Changes in personal relationships and financial status are some of the causes of concern for returning volunteers and emigrants as well as structural barriers such as changing career, finding accommodation and adjusting to a higher cost of living.
It is a strange period of readjustment, and organisations such as Comhlámh, which was set up support development workers returning to Ireland, have recognised this particular shock; they urge returning volunteers to take the time to relax and enjoy the changed society which they have returned to and to reconnect with others.
This approach works to a certain extent and I have become adept at judging that exact moment where my friend’s tire of my travel tales. When that happens it is easier to talk about a country which is hopefully exiting in recovery; the queues outside bars on Dawson Street, refurbished late night spots on Leeson Street and new cafés and restaurants popping up across the city.
Have we learned anything?
Indeed, things have changed since last year: there are more job vacancies in the capital at least, rents (unfortunately)are on the up and so is people’s confidence.
However, it is hard not to feel nostalgia for life on the road and the sensory pleasure that tasting new cultures brings, from stumbling across new versions of history to stories never heard before.

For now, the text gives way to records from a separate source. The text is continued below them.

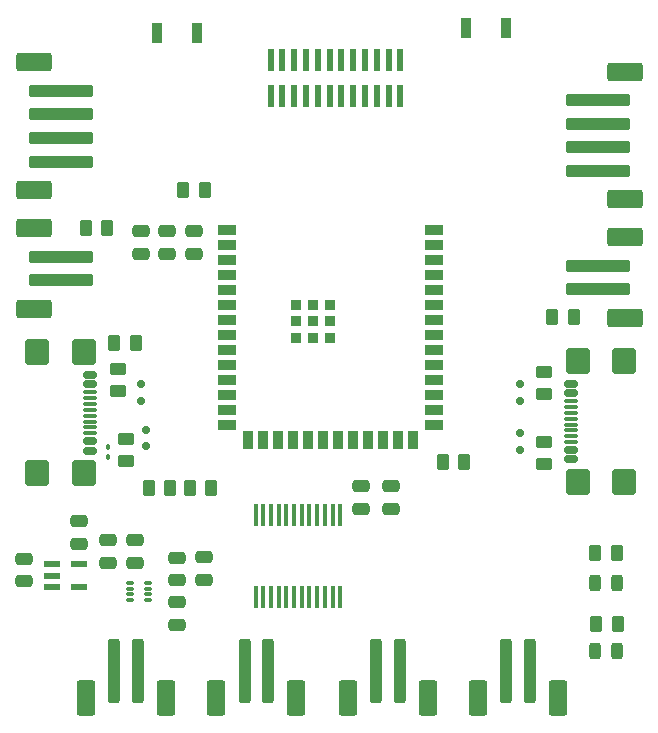
<source format=gbr>
%TF.GenerationSoftware,KiCad,Pcbnew,9.0.5*%
%TF.CreationDate,2025-10-28T16:25:52-07:00*%
%TF.ProjectId,Vine_Basestation_Cable_Reeling,56696e65-5f42-4617-9365-73746174696f,rev?*%
%TF.SameCoordinates,Original*%
%TF.FileFunction,Paste,Top*%
%TF.FilePolarity,Positive*%
%FSLAX46Y46*%
G04 Gerber Fmt 4.6, Leading zero omitted, Abs format (unit mm)*
G04 Created by KiCad (PCBNEW 9.0.5) date 2025-10-28 16:25:52*
%MOMM*%
%LPD*%
G01*
G04 APERTURE LIST*
G04 Aperture macros list*
%AMRoundRect*
0 Rectangle with rounded corners*
0 $1 Rounding radius*
0 $2 $3 $4 $5 $6 $7 $8 $9 X,Y pos of 4 corners*
0 Add a 4 corners polygon primitive as box body*
4,1,4,$2,$3,$4,$5,$6,$7,$8,$9,$2,$3,0*
0 Add four circle primitives for the rounded corners*
1,1,$1+$1,$2,$3*
1,1,$1+$1,$4,$5*
1,1,$1+$1,$6,$7*
1,1,$1+$1,$8,$9*
0 Add four rect primitives between the rounded corners*
20,1,$1+$1,$2,$3,$4,$5,0*
20,1,$1+$1,$4,$5,$6,$7,0*
20,1,$1+$1,$6,$7,$8,$9,0*
20,1,$1+$1,$8,$9,$2,$3,0*%
G04 Aperture macros list end*
%ADD10RoundRect,0.150000X-0.200000X0.150000X-0.200000X-0.150000X0.200000X-0.150000X0.200000X0.150000X0*%
%ADD11RoundRect,0.250000X0.475000X-0.250000X0.475000X0.250000X-0.475000X0.250000X-0.475000X-0.250000X0*%
%ADD12RoundRect,0.250000X0.262500X0.450000X-0.262500X0.450000X-0.262500X-0.450000X0.262500X-0.450000X0*%
%ADD13RoundRect,0.250000X0.450000X-0.262500X0.450000X0.262500X-0.450000X0.262500X-0.450000X-0.262500X0*%
%ADD14RoundRect,0.250000X-0.262500X-0.450000X0.262500X-0.450000X0.262500X0.450000X-0.262500X0.450000X0*%
%ADD15R,1.422400X0.558800*%
%ADD16RoundRect,0.250000X-0.450000X0.262500X-0.450000X-0.262500X0.450000X-0.262500X0.450000X0.262500X0*%
%ADD17RoundRect,0.150000X0.200000X-0.150000X0.200000X0.150000X-0.200000X0.150000X-0.200000X-0.150000X0*%
%ADD18RoundRect,0.243750X-0.243750X-0.456250X0.243750X-0.456250X0.243750X0.456250X-0.243750X0.456250X0*%
%ADD19RoundRect,0.250000X0.250000X2.500000X-0.250000X2.500000X-0.250000X-2.500000X0.250000X-2.500000X0*%
%ADD20RoundRect,0.250000X0.550000X1.250000X-0.550000X1.250000X-0.550000X-1.250000X0.550000X-1.250000X0*%
%ADD21R,0.500000X1.850000*%
%ADD22RoundRect,0.100000X0.100000X-0.850000X0.100000X0.850000X-0.100000X0.850000X-0.100000X-0.850000X0*%
%ADD23RoundRect,0.090000X-0.090000X0.139000X-0.090000X-0.139000X0.090000X-0.139000X0.090000X0.139000X0*%
%ADD24RoundRect,0.150000X-0.425000X0.150000X-0.425000X-0.150000X0.425000X-0.150000X0.425000X0.150000X0*%
%ADD25RoundRect,0.075000X-0.500000X0.075000X-0.500000X-0.075000X0.500000X-0.075000X0.500000X0.075000X0*%
%ADD26RoundRect,0.250000X-0.750000X0.840000X-0.750000X-0.840000X0.750000X-0.840000X0.750000X0.840000X0*%
%ADD27R,1.498600X0.812800*%
%ADD28R,0.812800X1.498600*%
%ADD29R,0.889000X0.889000*%
%ADD30RoundRect,0.250000X2.500000X-0.250000X2.500000X0.250000X-2.500000X0.250000X-2.500000X-0.250000X0*%
%ADD31RoundRect,0.250000X1.250000X-0.550000X1.250000X0.550000X-1.250000X0.550000X-1.250000X-0.550000X0*%
%ADD32R,0.900000X1.700000*%
%ADD33RoundRect,0.150000X0.425000X-0.150000X0.425000X0.150000X-0.425000X0.150000X-0.425000X-0.150000X0*%
%ADD34RoundRect,0.075000X0.500000X-0.075000X0.500000X0.075000X-0.500000X0.075000X-0.500000X-0.075000X0*%
%ADD35RoundRect,0.250000X0.750000X-0.840000X0.750000X0.840000X-0.750000X0.840000X-0.750000X-0.840000X0*%
%ADD36RoundRect,0.250000X-2.500000X0.250000X-2.500000X-0.250000X2.500000X-0.250000X2.500000X0.250000X0*%
%ADD37RoundRect,0.250000X-1.250000X0.550000X-1.250000X-0.550000X1.250000X-0.550000X1.250000X0.550000X0*%
%ADD38RoundRect,0.250000X-0.475000X0.250000X-0.475000X-0.250000X0.475000X-0.250000X0.475000X0.250000X0*%
%ADD39RoundRect,0.050000X0.285000X0.100000X-0.285000X0.100000X-0.285000X-0.100000X0.285000X-0.100000X0*%
G04 APERTURE END LIST*
D10*
%TO.C,D2*%
X153390000Y-96610000D03*
X153390000Y-98010000D03*
%TD*%
D11*
%TO.C,C12*%
X116000000Y-105950000D03*
X116000000Y-104050000D03*
%TD*%
D12*
%TO.C,R3*%
X157912500Y-86750000D03*
X156087500Y-86750000D03*
%TD*%
D11*
%TO.C,C8*%
X139950000Y-103000000D03*
X139950000Y-101100000D03*
%TD*%
D13*
%TO.C,R9*%
X119325000Y-93022500D03*
X119325000Y-91197500D03*
%TD*%
D14*
%TO.C,R5*%
X125425000Y-101250000D03*
X127250000Y-101250000D03*
%TD*%
D15*
%TO.C,U4*%
X113711200Y-107699998D03*
X113711200Y-108649999D03*
X113711200Y-109600000D03*
X116000000Y-109600000D03*
X116000000Y-107699998D03*
%TD*%
D11*
%TO.C,C10*%
X123500000Y-81400000D03*
X123500000Y-79500000D03*
%TD*%
%TO.C,C5*%
X120750000Y-107550000D03*
X120750000Y-105650000D03*
%TD*%
D16*
%TO.C,R10*%
X120000000Y-97110000D03*
X120000000Y-98935000D03*
%TD*%
D17*
%TO.C,D4*%
X121325000Y-92460000D03*
X121325000Y-93860000D03*
%TD*%
D18*
%TO.C,D7*%
X159750000Y-115000000D03*
X161625000Y-115000000D03*
%TD*%
D11*
%TO.C,C7*%
X125750000Y-81400000D03*
X125750000Y-79500000D03*
%TD*%
D19*
%TO.C,J1*%
X121000000Y-116750000D03*
X119000000Y-116750000D03*
D20*
X123400000Y-119000000D03*
X116600000Y-119000000D03*
%TD*%
D19*
%TO.C,J2*%
X154200000Y-116750000D03*
X152200000Y-116750000D03*
D20*
X156600000Y-119000000D03*
X149800000Y-119000000D03*
%TD*%
D14*
%TO.C,R2*%
X116587500Y-79250000D03*
X118412500Y-79250000D03*
%TD*%
D18*
%TO.C,D6*%
X159750000Y-109250000D03*
X161625000Y-109250000D03*
%TD*%
D21*
%TO.C,J11*%
X132250000Y-65000000D03*
X132250000Y-68050000D03*
X133250000Y-65000000D03*
X133250000Y-68050000D03*
X134250000Y-65000000D03*
X134250000Y-68050000D03*
X135250000Y-65000000D03*
X135250000Y-68050000D03*
X136250000Y-65000000D03*
X136250000Y-68050000D03*
X137250000Y-65000000D03*
X137250000Y-68050000D03*
X138250000Y-65000000D03*
X138250000Y-68050000D03*
X139250000Y-65000000D03*
X139250000Y-68050000D03*
X140250000Y-65000000D03*
X140250000Y-68050000D03*
X141250000Y-65000000D03*
X141250000Y-68050000D03*
X142250000Y-65000000D03*
X142250000Y-68050000D03*
X143250000Y-65000000D03*
X143250000Y-68050000D03*
%TD*%
D12*
%TO.C,R12*%
X148662500Y-99000000D03*
X146837500Y-99000000D03*
%TD*%
D16*
%TO.C,R6*%
X155390000Y-97360000D03*
X155390000Y-99185000D03*
%TD*%
D17*
%TO.C,D1*%
X153390000Y-92460000D03*
X153390000Y-93860000D03*
%TD*%
D14*
%TO.C,R4*%
X121925000Y-101250000D03*
X123750000Y-101250000D03*
%TD*%
D22*
%TO.C,U5*%
X131000000Y-110500000D03*
X131650000Y-110500000D03*
X132300000Y-110500000D03*
X132950000Y-110500000D03*
X133600000Y-110500000D03*
X134250000Y-110500000D03*
X134900000Y-110500000D03*
X135550000Y-110500000D03*
X136200000Y-110500000D03*
X136850000Y-110500000D03*
X137500000Y-110500000D03*
X138150000Y-110500000D03*
X138150000Y-103500000D03*
X137500000Y-103500000D03*
X136850000Y-103500000D03*
X136200000Y-103500000D03*
X135550000Y-103500000D03*
X134900000Y-103500000D03*
X134250000Y-103500000D03*
X133600000Y-103500000D03*
X132950000Y-103500000D03*
X132300000Y-103500000D03*
X131650000Y-103500000D03*
X131000000Y-103500000D03*
%TD*%
D14*
%TO.C,R8*%
X159750000Y-106750000D03*
X161575000Y-106750000D03*
%TD*%
D23*
%TO.C,D5*%
X118500000Y-97750000D03*
X118500000Y-98615000D03*
%TD*%
D24*
%TO.C,J10*%
X117005000Y-91660000D03*
X117005000Y-92460000D03*
D25*
X117005000Y-93610000D03*
X117005000Y-94610000D03*
X117005000Y-95110000D03*
X117005000Y-96110000D03*
D24*
X117005000Y-97260000D03*
X117005000Y-98060000D03*
X117005000Y-98060000D03*
X117005000Y-97260000D03*
D25*
X117005000Y-96610000D03*
X117005000Y-95610000D03*
X117005000Y-94110000D03*
X117005000Y-93110000D03*
D24*
X117005000Y-92460000D03*
X117005000Y-91660000D03*
D26*
X116430000Y-89750000D03*
X112500000Y-89750000D03*
X116430000Y-99970000D03*
X112500000Y-99970000D03*
%TD*%
D27*
%TO.C,U1*%
X128600000Y-79380000D03*
X128600000Y-80650000D03*
X128600000Y-81920000D03*
X128600000Y-83190000D03*
X128600000Y-84460000D03*
X128600000Y-85730000D03*
X128600000Y-87000000D03*
X128600000Y-88270000D03*
X128600000Y-89540000D03*
X128600000Y-90810000D03*
X128600000Y-92080000D03*
X128600000Y-93350000D03*
X128600000Y-94620000D03*
X128600000Y-95890000D03*
D28*
X130365000Y-97140000D03*
X131635000Y-97140000D03*
X132905000Y-97140000D03*
X134175000Y-97140000D03*
X135445000Y-97140000D03*
X136715000Y-97140000D03*
X137985000Y-97140000D03*
X139255000Y-97140000D03*
X140525000Y-97140000D03*
X141795000Y-97140000D03*
X143065000Y-97140000D03*
X144335000Y-97140000D03*
D27*
X146100000Y-95890000D03*
X146100000Y-94620000D03*
X146100000Y-93350000D03*
X146100000Y-92080000D03*
X146100000Y-90810000D03*
X146100000Y-89540000D03*
X146100000Y-88270000D03*
X146100000Y-87000000D03*
X146100000Y-85730000D03*
X146100000Y-84460000D03*
X146100000Y-83190000D03*
X146100000Y-81920000D03*
X146100000Y-80650000D03*
X146100000Y-79380000D03*
D29*
X135850000Y-87100000D03*
X134450000Y-85700000D03*
X134450000Y-87100000D03*
X134450000Y-88500000D03*
X135850000Y-88500000D03*
X137250000Y-88500000D03*
X137250000Y-87100000D03*
X137250000Y-85700000D03*
X135850000Y-85700000D03*
%TD*%
D19*
%TO.C,J7*%
X143200000Y-116750000D03*
X141200000Y-116750000D03*
D20*
X145600000Y-119000000D03*
X138800000Y-119000000D03*
%TD*%
D11*
%TO.C,C2*%
X124350000Y-109050000D03*
X124350000Y-107150000D03*
%TD*%
D19*
%TO.C,J6*%
X132050000Y-116750000D03*
X130050000Y-116750000D03*
D20*
X134450000Y-119000000D03*
X127650000Y-119000000D03*
%TD*%
D14*
%TO.C,R11*%
X159837500Y-112750000D03*
X161662500Y-112750000D03*
%TD*%
D30*
%TO.C,J8*%
X114500000Y-73600000D03*
X114500000Y-71600000D03*
X114500000Y-69600000D03*
X114500000Y-67600000D03*
D31*
X112250000Y-76000000D03*
X112250000Y-65200000D03*
%TD*%
D32*
%TO.C,SW1*%
X122600000Y-62750000D03*
X126000000Y-62750000D03*
%TD*%
D33*
%TO.C,J3*%
X157710000Y-98810000D03*
X157710000Y-98010000D03*
D34*
X157710000Y-96860000D03*
X157710000Y-95860000D03*
X157710000Y-95360000D03*
X157710000Y-94360000D03*
D33*
X157710000Y-93210000D03*
X157710000Y-92410000D03*
X157710000Y-92410000D03*
X157710000Y-93210000D03*
D34*
X157710000Y-93860000D03*
X157710000Y-94860000D03*
X157710000Y-96360000D03*
X157710000Y-97360000D03*
D33*
X157710000Y-98010000D03*
X157710000Y-98810000D03*
D35*
X158285000Y-100720000D03*
X162215000Y-100720000D03*
X158285000Y-90500000D03*
X162215000Y-90500000D03*
%TD*%
D11*
%TO.C,C15*%
X121250000Y-81400000D03*
X121250000Y-79500000D03*
%TD*%
D13*
%TO.C,R7*%
X155390000Y-93272500D03*
X155390000Y-91447500D03*
%TD*%
D11*
%TO.C,C4*%
X118500000Y-107550000D03*
X118500000Y-105650000D03*
%TD*%
D36*
%TO.C,J9*%
X160000000Y-68400000D03*
X160000000Y-70400000D03*
X160000000Y-72400000D03*
X160000000Y-74400000D03*
D37*
X162250000Y-66000000D03*
X162250000Y-76800000D03*
%TD*%
D32*
%TO.C,SW2*%
X152200000Y-62250000D03*
X148800000Y-62250000D03*
%TD*%
D14*
%TO.C,R1*%
X119000000Y-89000000D03*
X120825000Y-89000000D03*
%TD*%
D11*
%TO.C,C1*%
X126600000Y-109000000D03*
X126600000Y-107100000D03*
%TD*%
D38*
%TO.C,C11*%
X111400000Y-107250000D03*
X111400000Y-109150000D03*
%TD*%
D36*
%TO.C,J5*%
X160000000Y-82400000D03*
X160000000Y-84400000D03*
D37*
X162250000Y-80000000D03*
X162250000Y-86800000D03*
%TD*%
D10*
%TO.C,D3*%
X121750000Y-97700000D03*
X121750000Y-96300000D03*
%TD*%
D38*
%TO.C,C3*%
X124350000Y-110900000D03*
X124350000Y-112800000D03*
%TD*%
D39*
%TO.C,U3*%
X121850000Y-110750000D03*
X121850000Y-110250000D03*
X121850000Y-109750000D03*
X121850000Y-109250000D03*
X120370000Y-109250000D03*
X120370000Y-109750000D03*
X120370000Y-110250000D03*
X120370000Y-110750000D03*
%TD*%
D11*
%TO.C,C9*%
X142450000Y-103000000D03*
X142450000Y-101100000D03*
%TD*%
D30*
%TO.C,J4*%
X114500000Y-83650000D03*
X114500000Y-81650000D03*
D31*
X112250000Y-86050000D03*
X112250000Y-79250000D03*
%TD*%
D14*
%TO.C,R13*%
X124837500Y-76000000D03*
X126662500Y-76000000D03*
%TD*%
M02*

</source>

Travelling and living in other countries makes us look at Ireland in a new way, sometimes in a more positive light and sometimes with a more nuanced appreciation of how conservative and unyielding the pillars of our society truly are.
It leads us to question whether we have learned anything from our mistakes in the past. And it is exactly this mixed emotion which a whole legion of other returning Irish emigrants will feel if they come home again.
If they do return, it may be worth listening to their ideas, even if they do appear to be a culture shock, to us.